:: SUPPLIED DATA

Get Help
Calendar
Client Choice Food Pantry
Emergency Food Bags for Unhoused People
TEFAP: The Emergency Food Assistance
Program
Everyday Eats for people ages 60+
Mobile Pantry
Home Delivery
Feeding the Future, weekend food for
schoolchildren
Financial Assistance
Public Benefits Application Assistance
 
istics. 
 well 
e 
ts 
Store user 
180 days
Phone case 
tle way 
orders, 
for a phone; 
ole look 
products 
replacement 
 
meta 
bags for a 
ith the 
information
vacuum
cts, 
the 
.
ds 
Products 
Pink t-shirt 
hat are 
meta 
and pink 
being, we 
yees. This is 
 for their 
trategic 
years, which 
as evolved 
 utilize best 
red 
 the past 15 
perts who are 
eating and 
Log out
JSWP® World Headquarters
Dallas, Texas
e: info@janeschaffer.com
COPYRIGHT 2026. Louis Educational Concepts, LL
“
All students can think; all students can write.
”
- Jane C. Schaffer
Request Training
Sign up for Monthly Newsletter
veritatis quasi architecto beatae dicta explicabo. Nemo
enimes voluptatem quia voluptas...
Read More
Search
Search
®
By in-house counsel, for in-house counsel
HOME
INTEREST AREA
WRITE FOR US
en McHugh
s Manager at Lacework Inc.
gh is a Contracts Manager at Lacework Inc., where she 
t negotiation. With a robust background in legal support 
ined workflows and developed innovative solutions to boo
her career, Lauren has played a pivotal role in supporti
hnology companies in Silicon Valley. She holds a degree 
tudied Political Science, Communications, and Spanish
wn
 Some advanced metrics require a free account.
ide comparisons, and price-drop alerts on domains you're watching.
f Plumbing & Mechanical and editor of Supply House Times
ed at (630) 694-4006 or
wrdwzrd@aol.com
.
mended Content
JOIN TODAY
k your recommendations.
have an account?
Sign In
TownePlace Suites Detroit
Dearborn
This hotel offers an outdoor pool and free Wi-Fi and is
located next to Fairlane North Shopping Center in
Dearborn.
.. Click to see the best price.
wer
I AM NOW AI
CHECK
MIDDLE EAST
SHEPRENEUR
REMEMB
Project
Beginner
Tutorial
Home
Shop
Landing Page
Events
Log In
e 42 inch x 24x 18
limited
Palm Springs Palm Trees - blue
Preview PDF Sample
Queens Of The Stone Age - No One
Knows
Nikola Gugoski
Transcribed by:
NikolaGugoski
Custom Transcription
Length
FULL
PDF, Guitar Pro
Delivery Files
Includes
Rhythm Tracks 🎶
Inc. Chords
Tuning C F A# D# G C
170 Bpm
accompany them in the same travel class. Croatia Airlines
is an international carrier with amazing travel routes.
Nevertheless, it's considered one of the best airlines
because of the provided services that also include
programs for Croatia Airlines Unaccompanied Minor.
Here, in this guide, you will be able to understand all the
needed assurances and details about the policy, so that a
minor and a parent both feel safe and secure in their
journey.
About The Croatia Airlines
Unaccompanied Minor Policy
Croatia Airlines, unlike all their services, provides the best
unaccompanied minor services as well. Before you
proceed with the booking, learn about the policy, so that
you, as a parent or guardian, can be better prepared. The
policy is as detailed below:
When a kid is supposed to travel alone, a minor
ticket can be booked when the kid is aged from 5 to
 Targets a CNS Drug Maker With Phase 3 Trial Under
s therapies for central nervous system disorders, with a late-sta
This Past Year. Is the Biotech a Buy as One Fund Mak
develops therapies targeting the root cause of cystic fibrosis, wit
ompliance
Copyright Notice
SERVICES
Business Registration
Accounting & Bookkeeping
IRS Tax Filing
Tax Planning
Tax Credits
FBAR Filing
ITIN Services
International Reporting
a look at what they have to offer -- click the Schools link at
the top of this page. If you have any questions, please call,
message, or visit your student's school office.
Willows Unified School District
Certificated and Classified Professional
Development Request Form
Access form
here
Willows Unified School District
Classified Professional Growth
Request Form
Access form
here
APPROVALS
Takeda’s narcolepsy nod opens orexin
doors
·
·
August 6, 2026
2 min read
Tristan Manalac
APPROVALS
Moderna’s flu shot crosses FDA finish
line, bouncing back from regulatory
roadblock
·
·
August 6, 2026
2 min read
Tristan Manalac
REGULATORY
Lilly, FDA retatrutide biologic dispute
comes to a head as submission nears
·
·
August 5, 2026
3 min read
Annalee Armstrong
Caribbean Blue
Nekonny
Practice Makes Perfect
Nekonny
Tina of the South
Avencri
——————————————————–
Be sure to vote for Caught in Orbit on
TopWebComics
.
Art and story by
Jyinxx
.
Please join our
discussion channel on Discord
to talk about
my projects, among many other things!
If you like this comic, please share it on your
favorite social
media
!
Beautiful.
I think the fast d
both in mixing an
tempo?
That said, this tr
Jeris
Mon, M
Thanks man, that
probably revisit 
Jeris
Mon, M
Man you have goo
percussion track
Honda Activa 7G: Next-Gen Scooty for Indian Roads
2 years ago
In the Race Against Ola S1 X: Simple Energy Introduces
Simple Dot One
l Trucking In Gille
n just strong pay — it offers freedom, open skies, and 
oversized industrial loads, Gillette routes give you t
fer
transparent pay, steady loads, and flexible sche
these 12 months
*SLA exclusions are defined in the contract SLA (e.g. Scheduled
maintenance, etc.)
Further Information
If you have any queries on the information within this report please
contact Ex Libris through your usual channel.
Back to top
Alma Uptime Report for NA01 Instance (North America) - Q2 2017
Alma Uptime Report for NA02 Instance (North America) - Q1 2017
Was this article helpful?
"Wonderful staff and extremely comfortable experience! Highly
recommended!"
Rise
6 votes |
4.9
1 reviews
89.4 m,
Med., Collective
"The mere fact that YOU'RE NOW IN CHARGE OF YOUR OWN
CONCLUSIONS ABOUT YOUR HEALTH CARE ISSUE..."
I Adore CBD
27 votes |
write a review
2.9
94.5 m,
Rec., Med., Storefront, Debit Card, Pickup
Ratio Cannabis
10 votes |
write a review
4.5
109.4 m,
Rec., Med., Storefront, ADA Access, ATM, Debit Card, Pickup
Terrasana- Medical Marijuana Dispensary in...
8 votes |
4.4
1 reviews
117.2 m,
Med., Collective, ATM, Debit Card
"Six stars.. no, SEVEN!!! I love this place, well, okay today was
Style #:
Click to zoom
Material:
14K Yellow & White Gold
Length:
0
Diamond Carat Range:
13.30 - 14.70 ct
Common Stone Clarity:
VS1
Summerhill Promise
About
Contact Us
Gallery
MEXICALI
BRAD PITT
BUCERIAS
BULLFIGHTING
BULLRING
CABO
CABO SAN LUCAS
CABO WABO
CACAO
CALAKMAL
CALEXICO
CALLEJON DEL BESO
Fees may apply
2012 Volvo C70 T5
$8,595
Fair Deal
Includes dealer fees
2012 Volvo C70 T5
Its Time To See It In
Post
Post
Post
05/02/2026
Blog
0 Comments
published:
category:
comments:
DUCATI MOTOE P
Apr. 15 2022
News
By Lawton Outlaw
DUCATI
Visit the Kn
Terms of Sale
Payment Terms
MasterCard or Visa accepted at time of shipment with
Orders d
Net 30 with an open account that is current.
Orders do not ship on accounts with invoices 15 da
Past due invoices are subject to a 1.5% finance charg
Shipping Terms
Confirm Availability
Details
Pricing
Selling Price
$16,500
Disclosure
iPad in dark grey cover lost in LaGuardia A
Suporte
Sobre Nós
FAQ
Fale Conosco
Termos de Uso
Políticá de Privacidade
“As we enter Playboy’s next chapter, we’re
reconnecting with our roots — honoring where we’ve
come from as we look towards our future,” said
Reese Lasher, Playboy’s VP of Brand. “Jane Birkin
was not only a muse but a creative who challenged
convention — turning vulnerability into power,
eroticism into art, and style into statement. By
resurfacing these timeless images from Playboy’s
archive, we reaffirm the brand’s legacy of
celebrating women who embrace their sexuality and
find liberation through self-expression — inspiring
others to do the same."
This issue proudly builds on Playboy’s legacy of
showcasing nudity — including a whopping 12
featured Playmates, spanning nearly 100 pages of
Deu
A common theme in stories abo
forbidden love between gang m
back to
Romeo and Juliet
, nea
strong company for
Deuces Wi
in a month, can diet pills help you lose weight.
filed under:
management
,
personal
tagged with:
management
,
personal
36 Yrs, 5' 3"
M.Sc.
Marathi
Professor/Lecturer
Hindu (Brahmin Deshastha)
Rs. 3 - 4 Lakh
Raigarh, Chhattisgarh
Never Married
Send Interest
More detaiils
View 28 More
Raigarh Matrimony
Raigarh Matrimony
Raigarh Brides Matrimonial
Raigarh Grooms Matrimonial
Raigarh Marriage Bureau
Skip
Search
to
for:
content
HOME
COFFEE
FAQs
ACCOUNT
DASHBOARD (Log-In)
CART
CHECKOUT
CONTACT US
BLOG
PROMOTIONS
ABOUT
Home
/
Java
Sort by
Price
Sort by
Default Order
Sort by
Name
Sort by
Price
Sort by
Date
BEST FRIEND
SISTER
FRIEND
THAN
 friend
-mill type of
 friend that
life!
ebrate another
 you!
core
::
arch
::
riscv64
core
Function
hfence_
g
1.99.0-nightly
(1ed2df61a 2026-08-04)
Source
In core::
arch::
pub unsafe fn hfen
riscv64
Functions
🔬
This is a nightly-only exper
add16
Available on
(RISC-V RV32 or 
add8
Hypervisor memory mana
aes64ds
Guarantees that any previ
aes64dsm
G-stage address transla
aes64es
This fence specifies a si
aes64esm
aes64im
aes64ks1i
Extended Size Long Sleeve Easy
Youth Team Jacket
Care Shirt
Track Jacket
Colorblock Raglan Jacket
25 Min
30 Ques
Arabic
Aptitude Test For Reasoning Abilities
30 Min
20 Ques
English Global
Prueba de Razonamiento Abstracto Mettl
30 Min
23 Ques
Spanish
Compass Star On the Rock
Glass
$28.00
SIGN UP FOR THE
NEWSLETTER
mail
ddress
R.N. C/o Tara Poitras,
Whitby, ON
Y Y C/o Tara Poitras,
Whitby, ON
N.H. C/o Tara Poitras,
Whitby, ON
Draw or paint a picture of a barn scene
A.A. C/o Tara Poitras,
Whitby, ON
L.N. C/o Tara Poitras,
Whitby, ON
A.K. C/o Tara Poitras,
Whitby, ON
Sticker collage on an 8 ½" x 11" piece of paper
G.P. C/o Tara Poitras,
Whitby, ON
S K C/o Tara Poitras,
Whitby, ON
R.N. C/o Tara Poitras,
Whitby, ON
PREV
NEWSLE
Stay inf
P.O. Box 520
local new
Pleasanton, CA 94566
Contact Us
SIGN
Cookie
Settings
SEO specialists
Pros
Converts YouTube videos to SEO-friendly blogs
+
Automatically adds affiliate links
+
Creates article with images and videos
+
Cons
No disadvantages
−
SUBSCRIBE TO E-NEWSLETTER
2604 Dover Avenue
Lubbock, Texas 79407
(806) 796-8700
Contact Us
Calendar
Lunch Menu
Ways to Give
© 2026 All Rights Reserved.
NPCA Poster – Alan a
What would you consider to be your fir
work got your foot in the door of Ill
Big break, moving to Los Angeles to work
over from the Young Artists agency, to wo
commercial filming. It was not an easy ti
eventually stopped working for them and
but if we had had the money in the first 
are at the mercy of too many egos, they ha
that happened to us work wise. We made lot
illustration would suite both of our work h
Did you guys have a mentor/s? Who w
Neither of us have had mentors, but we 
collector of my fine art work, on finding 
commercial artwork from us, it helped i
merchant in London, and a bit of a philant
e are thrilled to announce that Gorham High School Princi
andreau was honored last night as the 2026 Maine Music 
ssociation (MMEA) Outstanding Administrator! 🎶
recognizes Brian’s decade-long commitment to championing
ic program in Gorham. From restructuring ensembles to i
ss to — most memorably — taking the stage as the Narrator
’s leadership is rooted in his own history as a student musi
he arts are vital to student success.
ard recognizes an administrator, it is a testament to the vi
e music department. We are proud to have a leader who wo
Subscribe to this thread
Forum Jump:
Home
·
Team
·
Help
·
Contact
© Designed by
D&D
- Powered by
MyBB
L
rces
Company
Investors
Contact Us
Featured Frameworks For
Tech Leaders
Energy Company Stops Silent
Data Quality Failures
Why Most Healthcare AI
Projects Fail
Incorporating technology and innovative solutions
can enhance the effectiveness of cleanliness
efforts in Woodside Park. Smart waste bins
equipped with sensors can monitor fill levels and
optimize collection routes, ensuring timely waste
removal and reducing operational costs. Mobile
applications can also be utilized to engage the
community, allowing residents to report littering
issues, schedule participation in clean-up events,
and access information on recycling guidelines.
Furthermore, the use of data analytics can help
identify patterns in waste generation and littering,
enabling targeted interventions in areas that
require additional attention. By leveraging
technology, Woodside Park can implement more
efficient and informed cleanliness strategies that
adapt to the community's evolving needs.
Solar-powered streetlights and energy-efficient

::::

Every line containing the string "community" is required; copy each such line from the data.

• _RESULT OF THE EXERCISE_:
community, allowing residents to report littering
adapt to the community's evolving needs.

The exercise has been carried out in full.